* _Texto de leitura_:
=======
Dizer o Direito

domingo, 20 de novembro de 2022

Empresa de factoring pode emprestar dinheiro a juros?

 

NOÇÕES GERAIS SOBRE MÚTUO

Mútuo

O mútuo é um contrato por meio do qual alguém (mutuante) empresta para uma outra pessoa (mutuário) uma coisa que seja fungível (art. 586 do Código Civil).

Ex: João, no caminho para o local de prova, comprou duas canetas Bic no camelô. Ele empresta uma delas para Pedro fazer a prova do concurso. João e Pedro celebraram um contrato de mútuo.

 

Gratuito ou oneroso

O mútuo pode ser:

a) gratuito (também chamado de “benéfico”): quando não é combinada nenhuma remuneração pelo empréstimo;

b) oneroso (feneratício): quando é combinado que o mutuário irá pagar ao mutuante uma remuneração pelo empréstimo.

 

Mútuo feneratício

A palavra “feneratício” vem do latim “feneratitius”, que significa algo “relativo à usura”.

O mútuo feneratício é o empréstimo que tem fins econômicos, ou seja, no qual haverá o pagamento de uma remuneração ao mutuante. Encontra-se previsto no art. 591 do CC:

Art. 591. Destinando-se o mútuo a fins econômicos, presumem-se devidos juros, os quais, sob pena de redução, não poderão exceder a taxa a que se refere o art. 406, permitida a capitalização anual.
=======
* _Registros fornecidos_:

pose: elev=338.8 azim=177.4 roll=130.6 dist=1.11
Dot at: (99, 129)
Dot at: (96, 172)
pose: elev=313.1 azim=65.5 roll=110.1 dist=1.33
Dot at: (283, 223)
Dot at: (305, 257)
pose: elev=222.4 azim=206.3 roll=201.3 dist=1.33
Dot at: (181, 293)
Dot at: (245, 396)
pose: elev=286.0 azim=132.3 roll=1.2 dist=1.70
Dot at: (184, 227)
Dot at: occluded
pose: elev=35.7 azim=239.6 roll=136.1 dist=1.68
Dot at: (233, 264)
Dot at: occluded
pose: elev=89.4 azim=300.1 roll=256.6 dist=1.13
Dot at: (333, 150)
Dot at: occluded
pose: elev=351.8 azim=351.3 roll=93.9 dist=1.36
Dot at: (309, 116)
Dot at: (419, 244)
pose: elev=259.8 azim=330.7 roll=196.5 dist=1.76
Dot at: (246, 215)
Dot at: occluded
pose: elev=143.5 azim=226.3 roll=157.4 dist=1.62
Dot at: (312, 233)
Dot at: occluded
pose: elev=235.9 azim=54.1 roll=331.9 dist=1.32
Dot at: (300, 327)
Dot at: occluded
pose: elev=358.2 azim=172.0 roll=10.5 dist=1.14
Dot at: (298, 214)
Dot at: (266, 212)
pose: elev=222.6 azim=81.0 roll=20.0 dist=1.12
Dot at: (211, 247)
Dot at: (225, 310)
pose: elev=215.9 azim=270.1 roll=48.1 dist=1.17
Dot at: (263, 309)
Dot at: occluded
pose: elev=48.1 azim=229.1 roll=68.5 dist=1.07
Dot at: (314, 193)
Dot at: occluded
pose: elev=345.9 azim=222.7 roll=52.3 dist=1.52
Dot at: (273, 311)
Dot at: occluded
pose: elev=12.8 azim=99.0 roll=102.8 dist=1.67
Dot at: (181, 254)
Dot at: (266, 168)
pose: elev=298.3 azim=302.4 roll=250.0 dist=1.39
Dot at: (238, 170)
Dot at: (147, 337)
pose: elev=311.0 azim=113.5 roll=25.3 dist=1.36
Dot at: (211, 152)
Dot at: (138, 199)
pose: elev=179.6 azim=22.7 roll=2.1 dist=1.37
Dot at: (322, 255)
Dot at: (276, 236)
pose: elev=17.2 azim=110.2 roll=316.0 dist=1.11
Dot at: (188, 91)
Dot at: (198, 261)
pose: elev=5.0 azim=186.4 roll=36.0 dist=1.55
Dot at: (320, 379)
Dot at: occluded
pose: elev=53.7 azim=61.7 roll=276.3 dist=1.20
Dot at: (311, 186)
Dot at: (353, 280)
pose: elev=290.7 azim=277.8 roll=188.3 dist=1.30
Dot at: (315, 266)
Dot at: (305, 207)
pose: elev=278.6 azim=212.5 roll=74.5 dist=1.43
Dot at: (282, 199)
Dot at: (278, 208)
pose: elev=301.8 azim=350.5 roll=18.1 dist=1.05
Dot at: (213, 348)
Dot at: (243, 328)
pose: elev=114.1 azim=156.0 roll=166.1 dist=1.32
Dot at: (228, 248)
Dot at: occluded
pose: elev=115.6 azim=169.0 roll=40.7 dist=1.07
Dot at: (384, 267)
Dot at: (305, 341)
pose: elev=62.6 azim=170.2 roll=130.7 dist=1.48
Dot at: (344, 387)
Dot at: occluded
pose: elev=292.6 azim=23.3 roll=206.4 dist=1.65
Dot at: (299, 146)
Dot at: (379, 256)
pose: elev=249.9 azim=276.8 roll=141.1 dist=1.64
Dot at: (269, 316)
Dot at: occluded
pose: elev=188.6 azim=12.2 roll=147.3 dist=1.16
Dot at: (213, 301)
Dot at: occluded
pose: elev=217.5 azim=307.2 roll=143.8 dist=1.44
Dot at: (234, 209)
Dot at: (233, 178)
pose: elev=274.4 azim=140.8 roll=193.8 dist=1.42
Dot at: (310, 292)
=======
* _Tarefas_:
- A) Indique se cada afirmação está de acordo com o texto sobre mútuo. Responda sim ou não e cite literalmente o trecho decisivo. (i) O mútuo gratuito também recebe o nome de "benéfico". (ii) A palavra "feneratício" tem origem grega. (iii) Segundo o art. 591, admite-se a capitalização mensal dos juros.
- B) Reproduza como lista numerada, sem as linhas em branco, os registros que começam na linha que contém "pose: elev=286.0 azim=132.3" e terminam na linha que contém "Dot at: (243, 328)", incluindo as duas.
O texto sobre mútuo e os registros têm origens diferentes.

* _Respostas por tarefa_:
- A)
(i) Sim: «gratuito (também chamado de “benéfico”)».
(ii) Não: «A palavra “feneratício” vem do latim “feneratitius”».
(iii) Não: «permitida a capitalização anual».

- B)
1. pose: elev=286.0 azim=132.3 roll=1.2 dist=1.70
2. Dot at: (184, 227)
3. Dot at: occluded
4. pose: elev=35.7 azim=239.6 roll=136.1 dist=1.68
5. Dot at: (233, 264)
6. Dot at: occluded
7. pose: elev=89.4 azim=300.1 roll=256.6 dist=1.13
8. Dot at: (333, 150)
9. Dot at: occluded
10. pose: elev=351.8 azim=351.3 roll=93.9 dist=1.36
11. Dot at: (309, 116)
12. Dot at: (419, 244)
13. pose: elev=259.8 azim=330.7 roll=196.5 dist=1.76
14. Dot at: (246, 215)
15. Dot at: occluded
16. pose: elev=143.5 azim=226.3 roll=157.4 dist=1.62
17. Dot at: (312, 233)
18. Dot at: occluded
19. pose: elev=235.9 azim=54.1 roll=331.9 dist=1.32
20. Dot at: (300, 327)
21. Dot at: occluded
22. pose: elev=358.2 azim=172.0 roll=10.5 dist=1.14
23. Dot at: (298, 214)
24. Dot at: (266, 212)
25. pose: elev=222.6 azim=81.0 roll=20.0 dist=1.12
26. Dot at: (211, 247)
27. Dot at: (225, 310)
28. pose: elev=215.9 azim=270.1 roll=48.1 dist=1.17
29. Dot at: (263, 309)
30. Dot at: occluded
31. pose: elev=48.1 azim=229.1 roll=68.5 dist=1.07
32. Dot at: (314, 193)
33. Dot at: occluded
34. pose: elev=345.9 azim=222.7 roll=52.3 dist=1.52
35. Dot at: (273, 311)
36. Dot at: occluded
37. pose: elev=12.8 azim=99.0 roll=102.8 dist=1.67
38. Dot at: (181, 254)
39. Dot at: (266, 168)
40. pose: elev=298.3 azim=302.4 roll=250.0 dist=1.39
41. Dot at: (238, 170)
42. Dot at: (147, 337)
43. pose: elev=311.0 azim=113.5 roll=25.3 dist=1.36
44. Dot at: (211, 152)
45. Dot at: (138, 199)
46. pose: elev=179.6 azim=22.7 roll=2.1 dist=1.37
47. Dot at: (322, 255)
48. Dot at: (276, 236)
49. pose: elev=17.2 azim=110.2 roll=316.0 dist=1.11
50. Dot at: (188, 91)
51. Dot at: (198, 261)
52. pose: elev=5.0 azim=186.4 roll=36.0 dist=1.55
53. Dot at: (320, 379)
54. Dot at: occluded
55. pose: elev=53.7 azim=61.7 roll=276.3 dist=1.20
56. Dot at: (311, 186)
57. Dot at: (353, 280)
58. pose: elev=290.7 azim=277.8 roll=188.3 dist=1.30
59. Dot at: (315, 266)
60. Dot at: (305, 207)
61. pose: elev=278.6 azim=212.5 roll=74.5 dist=1.43
62. Dot at: (282, 199)
63. Dot at: (278, 208)
64. pose: elev=301.8 azim=350.5 roll=18.1 dist=1.05
65. Dot at: (213, 348)
66. Dot at: (243, 328)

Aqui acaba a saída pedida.